Data records Start Marker

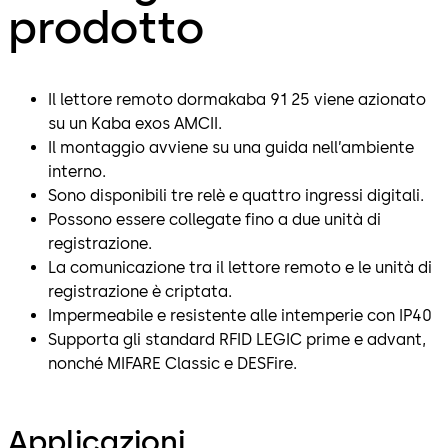
prodotto
Il lettore remoto dormakaba 91 25 viene azionato
su un Kaba exos AMCII.
Il montaggio avviene su una guida nell’ambiente
interno.
Sono disponibili tre relè e quattro ingressi digitali.
Possono essere collegate fino a due unità di
registrazione.
La comunicazione tra il lettore remoto e le unità di
registrazione è criptata.
Impermeabile e resistente alle intemperie con IP40
Supporta gli standard RFID LEGIC prime e advant,
nonché MIFARE Classic e DESFire.
Applicazioni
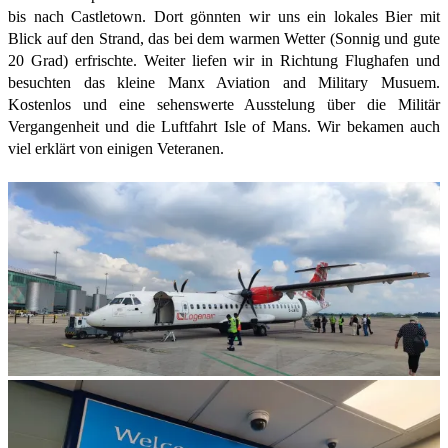
bis nach Castletown. Dort gönnten wir uns ein lokales Bier mit
Blick auf den Strand, das bei dem warmen Wetter (Sonnig und gute
20 Grad) erfrischte. Weiter liefen wir in Richtung Flughafen und
besuchten das kleine Manx Aviation and Military Musuem.
Kostenlos und eine sehenswerte Ausstelung über die Militär
Vergangenheit und die Luftfahrt Isle of Mans. Wir bekamen auch
viel erklärt von einigen Veteranen.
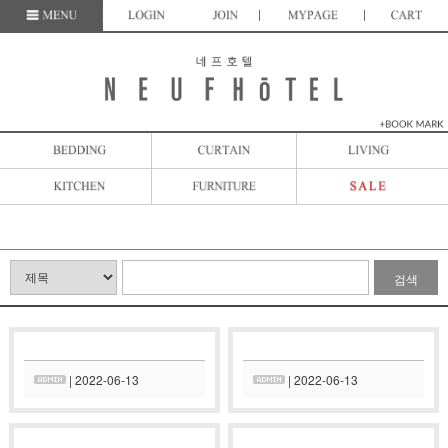
검색
| 2022-06-13
| 2022-06-13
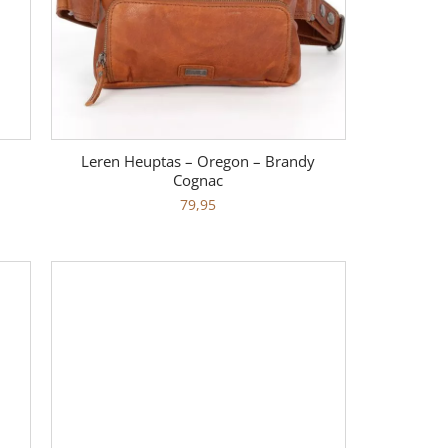
Leren Heuptas – Oregon – Brandy
Cognac
79,95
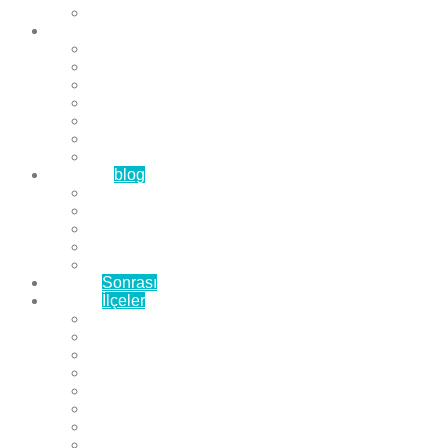
Çözüm Ortaklarımız
Hizmetlerimiz
Laminat Parke
Derzli Parke
Sistre ve Cila
Su Geçirmez Parke
Ahşap Parke
Masif Parke
Fuar Parkesi
Haberler
blog
Büyükçekmece Parke
Beylikdüzü Parke
Esenyurt Parke
Bakırköy Parke
Avcılar Parke
Öncesi
Sonrası
Bayiler
İlçeler
Yeşilköy Florya Parke
Büyükçekmece Parke
Alkent 2000 Parke
Beylikdüzü Parke
Beykent Parke
Esenkent Parke
Esenyurt Parke
Avcılar Parke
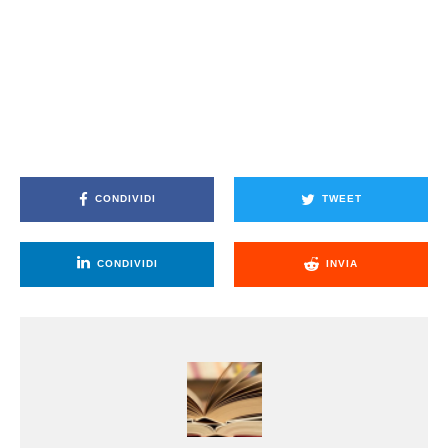
CONDIVIDI
TWEET
CONDIVIDI
INVIA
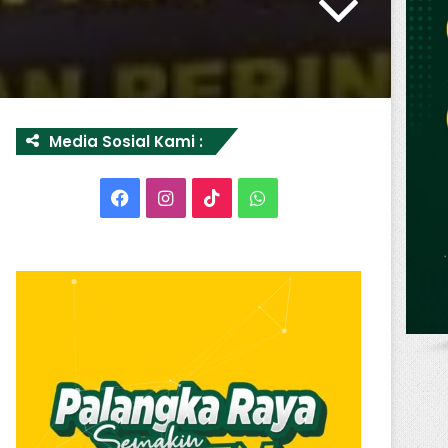
Media Sosial Kami :
Facebook
Instagram
TikTok
WhatsApp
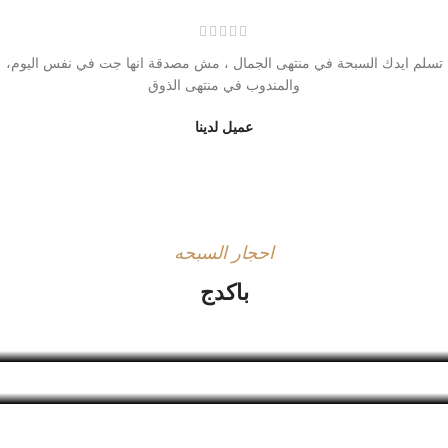
تسلم ايدك السبحة في منتهى الجمال ، مش مصدقة انها جت في نفس اليوم،
والمندوب في منتهى الذوق
عميل لدينا
احجار السبحه
باكدج
الصندوق المتقدم
تسوق الآن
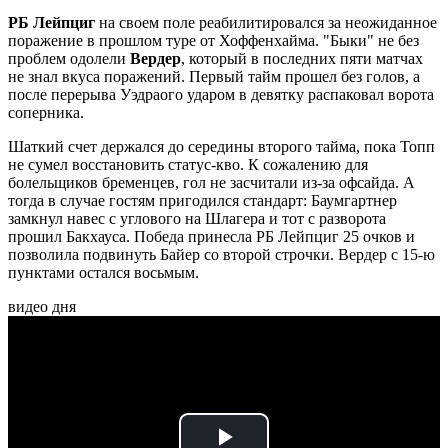
РБ Лейпциг
на своем поле реабилитировался за неожиданное
поражение в прошлом туре от Хоффенхайма. "Быки" не без
проблем одолели
Вердер
, который в последних пяти матчах
не знал вкуса поражений. Первый тайм прошел без голов, а
после перерыва Уэдраого ударом в девятку распаковал ворота
соперника.
Шаткий счет держался до середины второго тайма, пока Топп
не сумел восстановить статус-кво. К сожалению для
болельщиков бременцев, гол не засчитали из-за офсайда. А
тогда в случае гостям пригодился стандарт: Баумгартнер
замкнул навес с углового на Шлагера и тот с разворота
прошил Бакхауса. Победа принесла РБ Лейпциг 25 очков и
позволила подвинуть Байер со второй строчки. Вердер с 15-ю
пунктами остался восьмым.
видео дня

Data records End Marker

» **Work instructions**: Copy out, in full, each line above that has the word "unità" in it.

» **Solution for this task**:
Possono essere collegate fino a due unità di
La comunicazione tra il lettore remoto e le unità di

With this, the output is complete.